**TASK ITEM**
Show each line of the material that contains the word "avec", counting a match only when the letter case is the same.

**GIVEN ENTRIES**
--
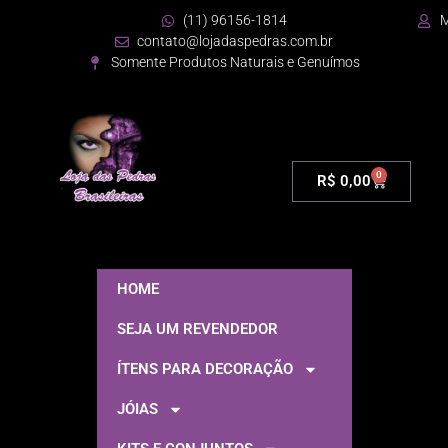
(11) 96156-1814
M
contato@lojadaspedras.com.br
Somente Produtos Naturais e Genuímos
0
R$
0,00
HOME
SEJA UM REVENDEDOR
ÍTENS PARA DECORAÇÃO
JÓIAS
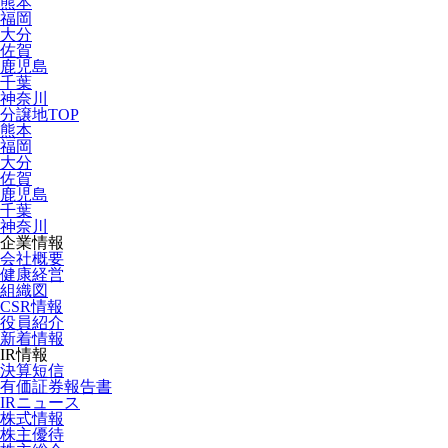
熊本
福岡
大分
佐賀
鹿児島
千葉
神奈川
分譲地TOP
熊本
福岡
大分
佐賀
鹿児島
千葉
神奈川
企業情報
会社概要
健康経営
組織図
CSR情報
役員紹介
新着情報
IR情報
決算短信
有価証券報告書
IRニュース
株式情報
株主優待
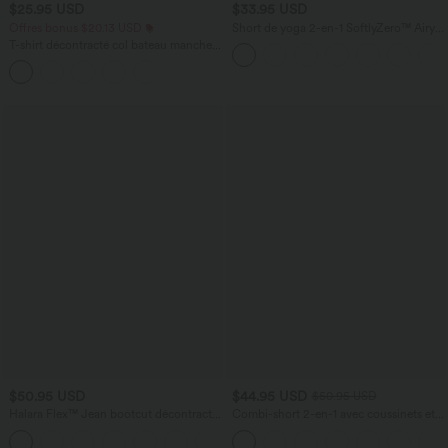
$25.95 USD
$33.95 USD
Offres bonus $20.13 USD
Short de yoga 2-en-1 SoftlyZero™ Airy
taille très haute effet frais InstantCool
T-shirt décontracté col bateau manches
22,8 cm avec poches
courtes coton
$50.95 USD
$44.95 USD
$50.95 USD
Halara Flex™ Jean bootcut décontracté
Combi-short 2-en-1 avec coussinets et
extensible délavé taille haute à poches
poches - Édition Easy Peasy
+5
multiples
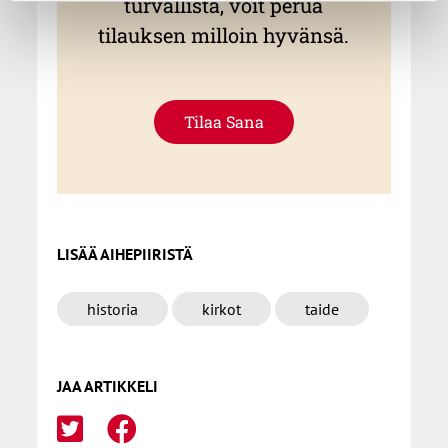
turvallista, voit perua
tilauksen milloin hyvänsä.
Tilaa Sana
LISÄÄ AIHEPIIRISTÄ
historia
kirkot
taide
JAA ARTIKKELI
--
**TASK RESULT**
22,8 cm avec poches
Combi-short 2-en-1 avec coussinets et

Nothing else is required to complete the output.